Preterm births were twice as likely in African American mothers, regardless of depression and treatment history, and 3.48 times as likely in women younger than 31 years.

Dr. Chambers said that the Wisner study supports current clinical guidelines that if a woman has severe enough depression to need continued treatment, at least in terms of preterm delivery as an outcome, "the clinical decision to treat or not treat would not be strongly influenced by fear of this 1 adverse outcome."

The researchers were surprised to find that, despite the increased risk for preterm birth, children of the SSRI-exposed mothers had no increased rates of minor physical anomalies, no major physical anomalies, no greater risk of entering a neonatal intensive care unit, and no other differences apart from slightly worse 5-minute Apgar scores.

"I expected that the SSRI-treated mothers would have infants with more neonatal signs," Dr. Wisner said.

Study Too Small to Address Major Fetal Abnormalities

However, Dr. Chambers said the study was too small to address concerns about major fetal abnormalities. These, especially the risk for cardiac malformations, were behind 2005 warnings from the Canadian Medical Association and from the US Food and Drug Administration regarding small risks associated with paroxetine in pregnancy.

Dr. Chambers said that it is possible that SSRI exposure was mainly a marker for underlying depression. "That's why the comparison group was important with a measure of disease severity. As the discussion states, the results could be interpreted several ways — for example, that SSRIs themselves cause preterm delivery and that untreated depression also does so independently, or that some underlying feature of the disease that leads some women to continue treatment with SSRIs or not to be treated at all is associated with preterm delivery in both cases.

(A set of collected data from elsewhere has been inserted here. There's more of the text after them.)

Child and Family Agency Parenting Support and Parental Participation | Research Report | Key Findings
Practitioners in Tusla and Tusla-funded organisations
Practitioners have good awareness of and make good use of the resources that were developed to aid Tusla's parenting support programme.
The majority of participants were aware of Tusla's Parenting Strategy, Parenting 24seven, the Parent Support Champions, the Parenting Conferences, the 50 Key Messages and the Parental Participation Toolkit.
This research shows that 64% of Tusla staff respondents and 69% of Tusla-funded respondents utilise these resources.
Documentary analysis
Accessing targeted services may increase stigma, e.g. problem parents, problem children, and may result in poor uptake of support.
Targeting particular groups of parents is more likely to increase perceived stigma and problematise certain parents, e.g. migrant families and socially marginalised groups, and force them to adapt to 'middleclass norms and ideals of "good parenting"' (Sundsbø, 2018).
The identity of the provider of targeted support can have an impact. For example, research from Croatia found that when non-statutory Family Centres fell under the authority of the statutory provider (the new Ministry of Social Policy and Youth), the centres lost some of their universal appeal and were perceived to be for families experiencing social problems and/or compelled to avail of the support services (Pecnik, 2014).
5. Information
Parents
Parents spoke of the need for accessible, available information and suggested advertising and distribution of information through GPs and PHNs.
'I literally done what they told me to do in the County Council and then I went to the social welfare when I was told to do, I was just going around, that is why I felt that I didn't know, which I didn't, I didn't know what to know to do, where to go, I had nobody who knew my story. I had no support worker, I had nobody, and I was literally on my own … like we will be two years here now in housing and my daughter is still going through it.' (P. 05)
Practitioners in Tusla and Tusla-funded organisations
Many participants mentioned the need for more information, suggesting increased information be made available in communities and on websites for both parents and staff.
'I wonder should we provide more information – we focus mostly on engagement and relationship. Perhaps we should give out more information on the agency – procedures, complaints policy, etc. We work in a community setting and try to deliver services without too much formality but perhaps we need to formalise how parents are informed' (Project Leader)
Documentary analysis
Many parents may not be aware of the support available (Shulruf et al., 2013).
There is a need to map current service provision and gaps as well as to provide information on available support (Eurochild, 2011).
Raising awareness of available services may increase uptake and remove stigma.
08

"One does wonder what other unmeasured differences there are between women with severe depression who are not treated during any part of pregnancy and women with severe depression who are continuously treated," she said.

Gregory E. Simon, MD, a psychiatrist and researcher at the Group Health Center for Health Studies in Seattle, Washington, commented, "Additional research may help us to define more exactly the risk associated with depression and the risk associated with untreated depression.

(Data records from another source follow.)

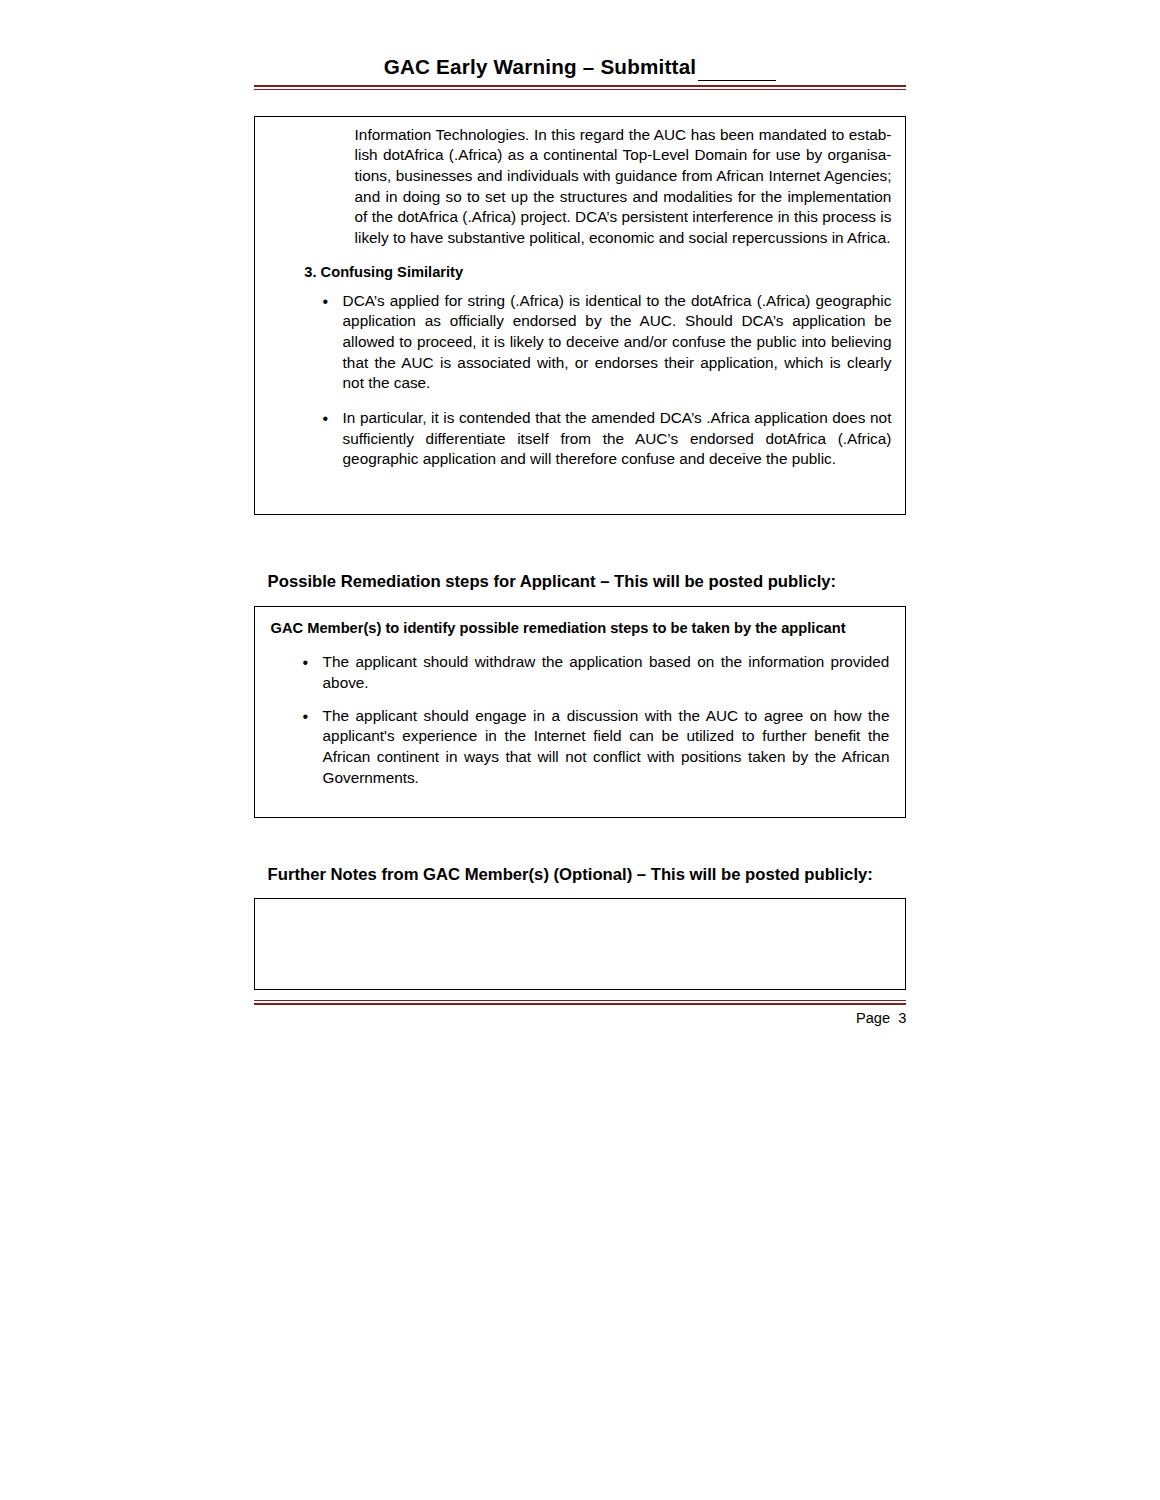GAC Early Warning – Submittal
Information Technologies. In this regard the AUC has been mandated to establish dotAfrica (.Africa) as a continental Top‑Level Domain for use by organisations, businesses and individuals with guidance from African Internet Agencies; and in doing so to set up the structures and modalities for the implementation of the dotAfrica (.Africa) project. DCA’s persistent interference in this process is likely to have substantive political, economic and social repercussions in Africa.
Confusing Similarity
DCA’s applied for string (.Africa) is identical to the dotAfrica (.Africa) geographic application as officially endorsed by the AUC. Should DCA’s application be allowed to proceed, it is likely to deceive and/or confuse the public into believing that the AUC is associated with, or endorses their application, which is clearly not the case.
In particular, it is contended that the amended DCA’s .Africa application does not sufficiently differentiate itself from the AUC’s endorsed dotAfrica (.Africa) geographic application and will therefore confuse and deceive the public.
Possible Remediation steps for Applicant – This will be posted publicly:
GAC Member(s) to identify possible remediation steps to be taken by the applicant
The applicant should withdraw the application based on the information provided above.
The applicant should engage in a discussion with the AUC to agree on how the applicant's experience in the Internet field can be utilized to further benefit the African continent in ways that will not conflict with positions taken by the African Governments.
Further Notes from GAC Member(s) (Optional) – This will be posted publicly:
Page 3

"Additional studies are needed to determine whether risk of medication exposures differs across medications. But, in the end, we will be left with some uncertainty, and the best we can do is to share our uncertainty with our patients and allow each woman to make a decision consistent with her values and preferences."

Dr. Wisner discloses she has received research support from the American Society for Bariatric Surgery, the Heinz Foundation, the New York Mid-Atlantic Consortium for Genetics and Newborn Screening Services, the National Institute of Mental Health, Novogyne, Pfizer, the Stanley Medical Research Foundation, and the State of Pennsylvania. She serves on the speaker's bureau for GlaxoSmithKline.